Aureliano de Figueiredo Pinto segurou o romance Memórias do Coronel Falcão por anos e não chegou a vê-lo publicado. Contam que tinha algum receio, a história toda era muito recente. O poder centralizador atraindo e, consequentemente, enfraquecendo o poder dos homens de estância. Principalmente aqueles mais próximos dos seus, que frequentavam a charla dos galpões e compartilhavam o mate da peonada em volta do fogo de chão. Na construção da consciência do coronel Falcão e na presença marcante de viventes como o Periquito, o Nico Fermino, o Velén, a comadre Esméria e a comadre Veva, o Macanudo, o Ventania – dividindo-se entre o respeito aos chefres e a idolatria às cadornas -, Dona Cachucha, Dona Biduca, Pancho Fartura, De Rios e Barros, o Moreira, o Caravelas, a representação do mundo e da humanidade.

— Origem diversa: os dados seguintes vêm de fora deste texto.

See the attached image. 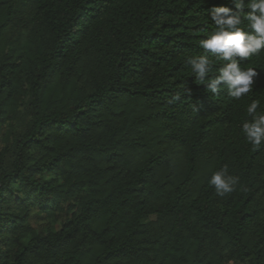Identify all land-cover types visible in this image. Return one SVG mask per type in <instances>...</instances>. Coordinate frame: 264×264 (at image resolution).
Segmentation results:
<instances>
[{"label":"trees","instance_id":"obj_1","mask_svg":"<svg viewBox=\"0 0 264 264\" xmlns=\"http://www.w3.org/2000/svg\"><path fill=\"white\" fill-rule=\"evenodd\" d=\"M214 6L0 0V264H264V142L242 132L264 49L250 93L207 91L188 60L226 63L200 47Z\"/></svg>","mask_w":264,"mask_h":264},{"label":"clouds","instance_id":"obj_2","mask_svg":"<svg viewBox=\"0 0 264 264\" xmlns=\"http://www.w3.org/2000/svg\"><path fill=\"white\" fill-rule=\"evenodd\" d=\"M232 4L233 8L214 6L211 9L210 16L217 28L207 39L200 41L201 48L219 54L218 59L226 62L218 74L210 76L214 61L207 55L192 57L188 63L207 91L218 94L226 87L227 94L239 100L253 90L254 79L259 75L253 67L242 69L241 61L264 49V0H232ZM245 8L250 11L245 13ZM244 20L247 21V31L241 27ZM259 107L255 100L250 103L246 112L251 119L242 123V132L254 147L264 142V112H258ZM208 183L214 186L218 196L223 197L236 190L239 177L229 175L225 166L215 171Z\"/></svg>","mask_w":264,"mask_h":264},{"label":"rangeland","instance_id":"obj_3","mask_svg":"<svg viewBox=\"0 0 264 264\" xmlns=\"http://www.w3.org/2000/svg\"><path fill=\"white\" fill-rule=\"evenodd\" d=\"M35 226H40L43 223V220L41 218L36 217L33 221Z\"/></svg>","mask_w":264,"mask_h":264}]
</instances>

Não se enganou Aureliano – a história ainda está quente, ferve. Leitura obrigatória para nós que nos achamos, Falcão, os politizados. Continuam as sanhas fiscais e as tosquias exageradas. Inquietos, balimos sentidos, caminhando meio assim sem rumo, seguidos de cordões panúrgicos à toa, desenhando esquisitos arabescos bordados a fios de lã na lona macia dos campos. E lá no alto, voejando ou grimpado na mais alta fronde, sempre bem penteado, poseur e rempli, bem-nutrido com carne de cordeiro alheio, um carancho nos observa.

Aprendeste, Falcão: para manter o alambrado estira-se fio a fio, aço, teso, rijo. De moirão em moirão, trocando um podre, muda-se um mestre-esquineiro aqui, sacode-se fora alguns balancins lascados lá adiante. – “Porque se a gente não se dispõe, um dia a endireitar um pouco a cerca velha, tudo leva o diabo…”.

E, no mais, cada chancho a su estaca… Ou, como diria, o Nêgus do Hotel, passado mais um entrevero entre facções políticas, por certo discutindo conveniências de favorecimento a poderosos: – ” Me traiz um chimarrão, minha véia, porque já se acabou a estrepolia destes bobaiãos…”.

Fernando Neubarth é médico, graduado pela FAMED/UFRGS (1983) e especialista em Clínica Médica e Reumatologia. Escritor de literatura de ficção, autor de livros de contos, crônicas e participação em antologias. Vencedor dos prêmios Açorianos e Henrique Bertaso, em 1994, e Prêmio Nacional para Médicos Escritores, em 2000. Autor de Olhos de guia (1993) e À sombra das tílias (1999).

  1. Acredito que o papel da resenha literária é aguçar o apetite do leitor com relação à obra abordada. Nesse caso, missão regiamente cumprida, Fernando! Longe de academicismos, citações tediosas “y otras yerbas”… Eu, que não nasci para a literatura nestes pagos, profundo desconhecedor dos textos do Aureliano, vou logo atrás de resolver esta carência. Obrigado!